Too bad prologue healing, or any form of team healing, wasn’t one of those emergent gameplay elements (this post will sidebar into healing then back into how that is relevant to level shifting). I did a little prologue healing but I found it ineffective after a while, so I stopped. Instead, I got better at managing health during a fight. This meant leveraging my powers vs focusing entirely on attacking and then healing later. I thought that was good, engaging gameplay to balance defensive play with offensive.
Something that was actually interesting to me was removed. It’s hard for me to believe any new changes are really done to make the game more interesting, but rather to increase $$. Healing in this game is the same as energy recharging in many other games (facebook games are a common culprit). It’s not a fun element at all. There is a lot of difference between what devs say they want to do, and what they actually do.
Instead of taking away team healing (let’s face it, that’s what it is, not “true healing” but removing team healing), focus on how to create better gameplay choices that don’t punish the player. This paragon shift might create teams with more protectors, but with the lack of choices in the game, devs are going to think we’re using the same characters too often and nerf them, rather than focus on the real problem of creating diverse characters with usable skill sets.
This level shift is a band-aid. Yes, the immediate change is that some of the higher rarity heroes will seem more useful because the level gap is a bit bigger. It will also lock people out from content faster as they stick to their bracket of level 85 (or soon, 94) 2* heroes. And of course, we’ll start running into level 350 Juggernauts in PvE as the game scales up one stars beyond what any designer ever intended for balance (he’s strong, but balanced for a level 40, he’s OP at double or triple that level with the autoscaling of numbers).

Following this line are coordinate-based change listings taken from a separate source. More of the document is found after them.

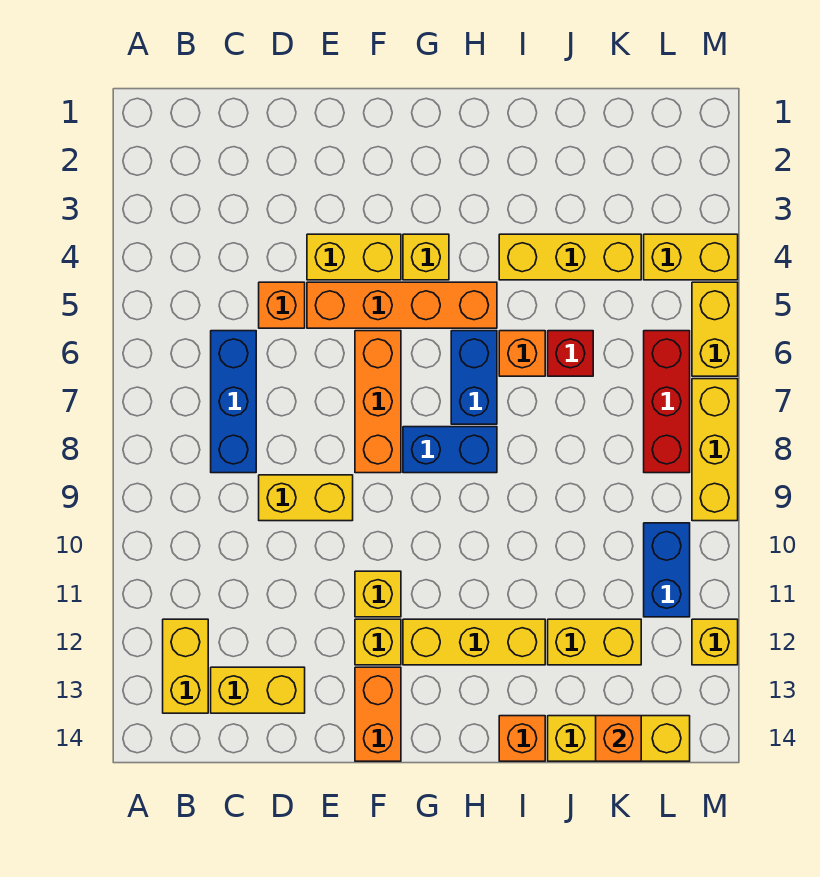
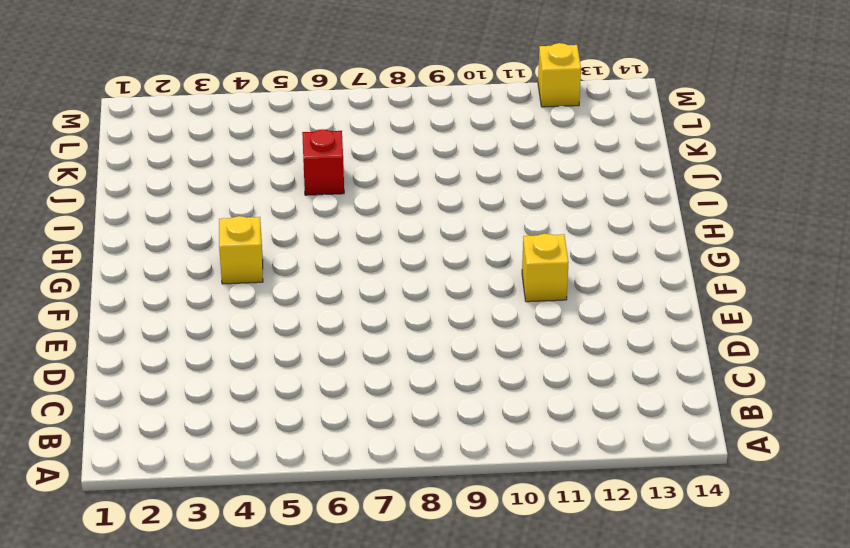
none -> yellow brick B12:B13 level 1
none -> blue brick C6:C8 level 1
none -> yellow brick C13:D13 level 1

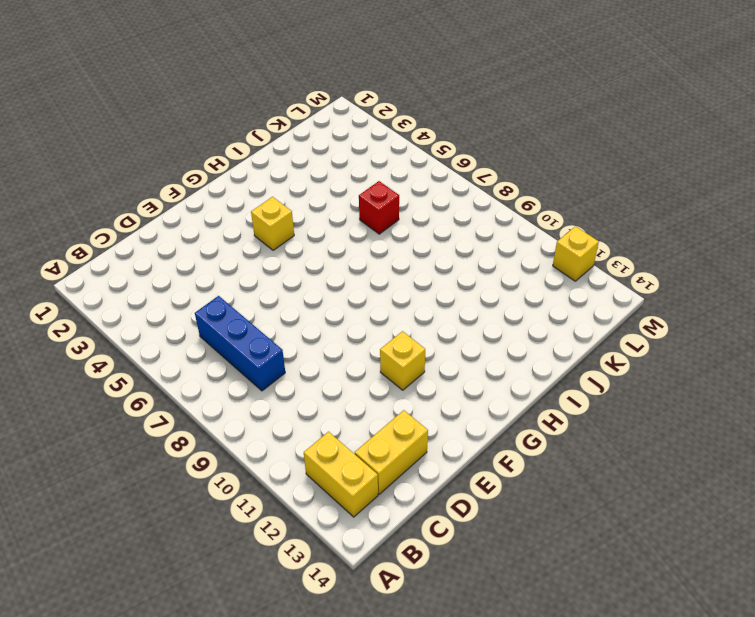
none -> orange brick D5 level 1
none -> yellow brick D9:E9 level 1
none -> yellow brick E4:F4 level 1

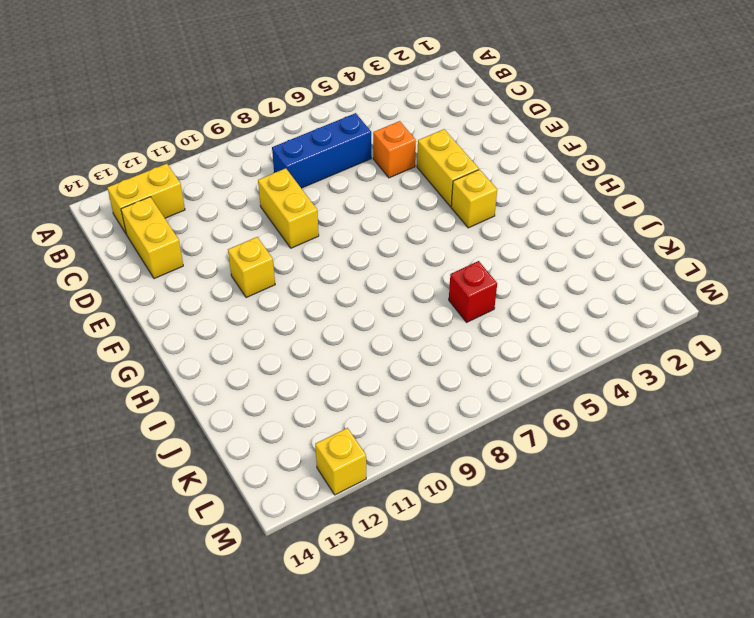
none -> orange brick E5:H5 level 1
none -> orange brick F6:F8 level 1
none -> yellow brick F12 level 1

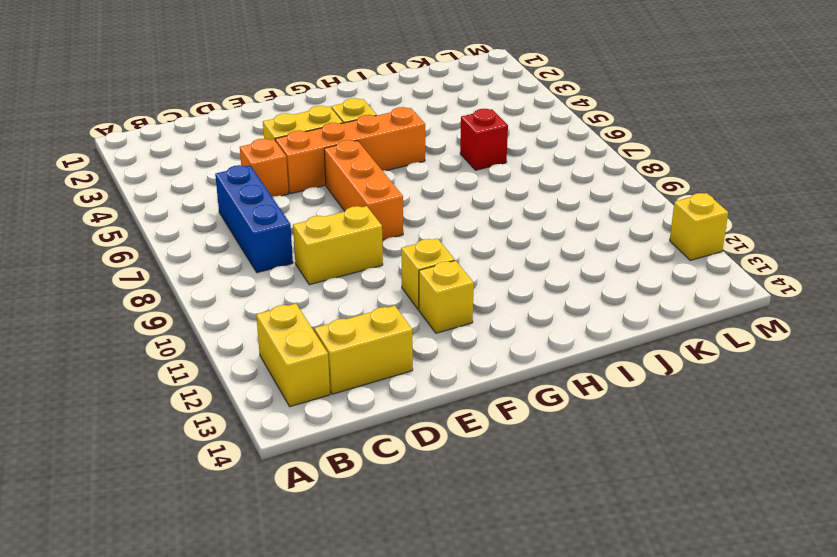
none -> orange brick F13:F14 level 1
none -> blue brick G8:H8 level 1
none -> yellow brick G12:I12 level 1

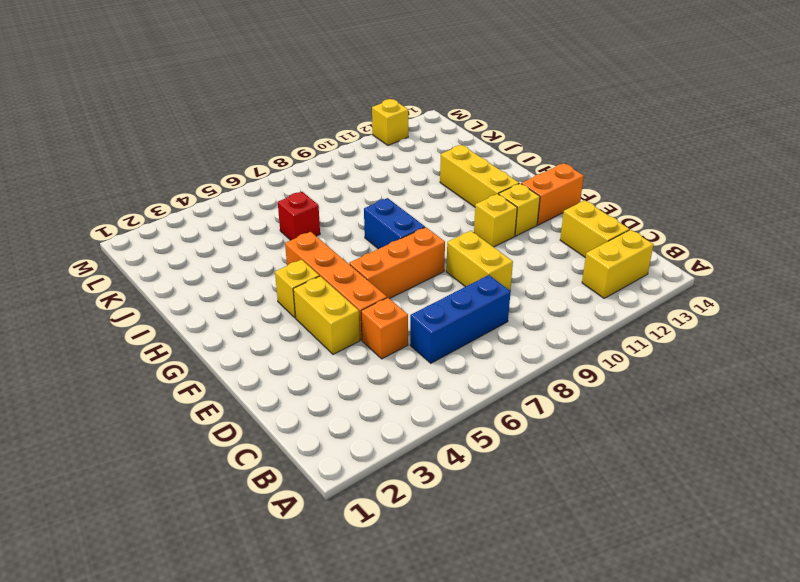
none -> blue brick H6:H7 level 1
none -> yellow brick I4:K4 level 1
none -> orange brick I6 level 1

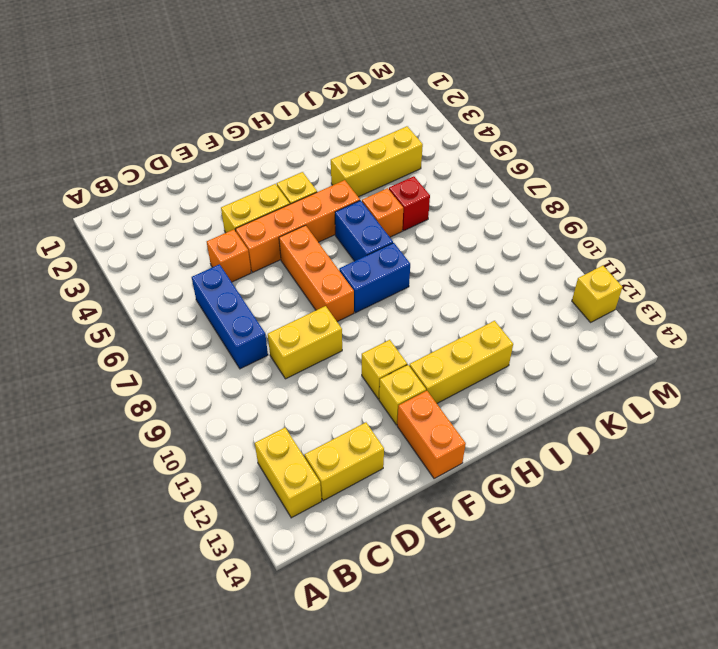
none -> orange brick I14 level 1
none -> yellow brick J12:K12 level 1
none -> yellow brick J14:L14 level 1

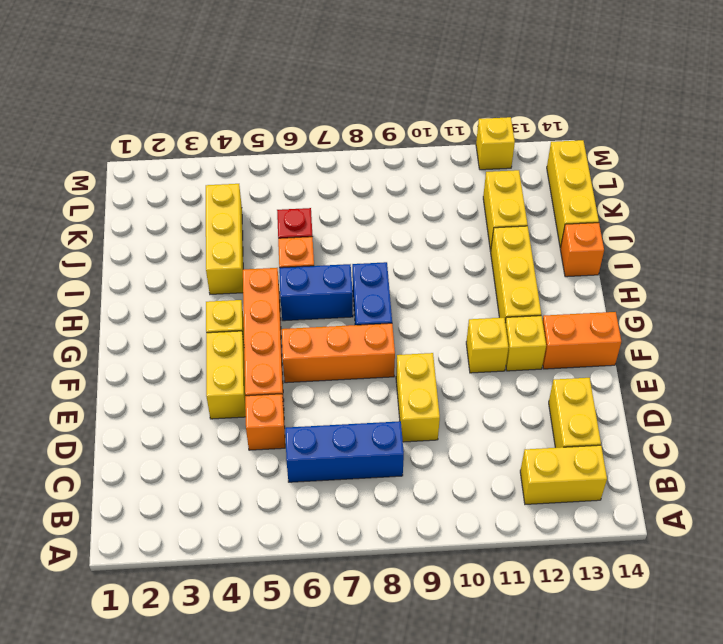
none -> yellow brick L4:M4 level 1
none -> red brick L6:L8 level 1
none -> blue brick L10:L11 level 1

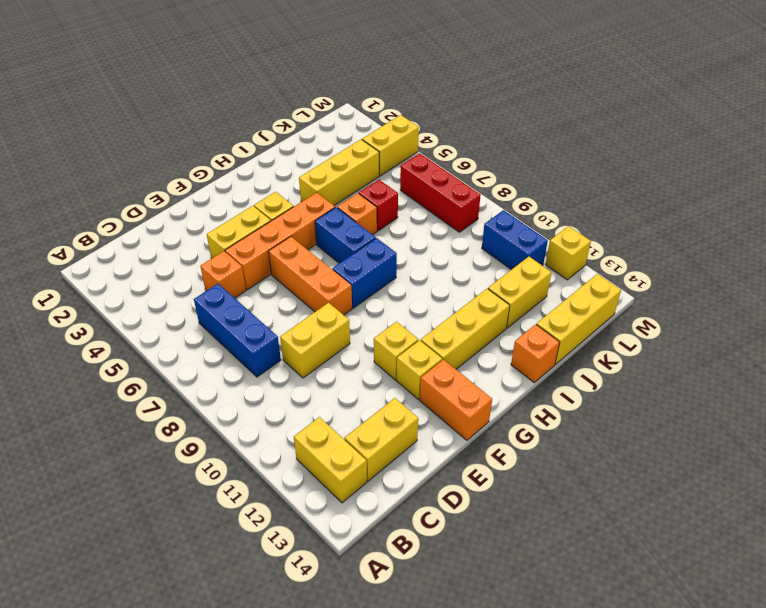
none -> yellow brick M5:M6 level 1
none -> yellow brick M7:M9 level 1
none -> orange brick K14 level 2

If the problem was to make players use higher rarity heroes more, then the solution is to give players more ways to gain covers because that 3* with 4 covers means very little. The game makes money from cover sales, but it’s all RNG (no guaranteed covers?) so it’s not a very attractive option. Other forum posts have suggested various ways to get players covers, especially that hard to get initial cover color, so I don’t need to reiterate them here. The only real option is to do well in tournaments, and while I do quite well, I don’t think it yields those covers very fast. And they are only designed for people with high time investment. Of course that has changed now, as I mentioned, since I can’t even strategically make sure I have enough health left when I finish a match (not prologue healing, healing during a real fight, something your heuristics and stats don’t tell you and just looks like healing to stay alive).
Also, I work with Josh Sawyer. He’s a smart man when it comes to game design, and he loves presenting the player with a challenge. His article quoted in the other thread provided no direct solutions for MPQ of course, but they’re still useful to think about. So make the game more engaging, not remove the engaging elements. If you want to solve any of your problems, look to the game. That’s what players are doing and recommending to their friends. They aren’t recommending the game to their friends and telling them how awesome that waiting for heals thing is. Want to fix players not using their 3* heroes? Give them more chances at getting the 3* heroes and I guarantee players will use them over the 2*. Broader changes might be in order (e.g. making lower level heroes more useful in higher levels, or giving players more than 5 covers per color but still limiting total cover count), but that’s another topic to dive into.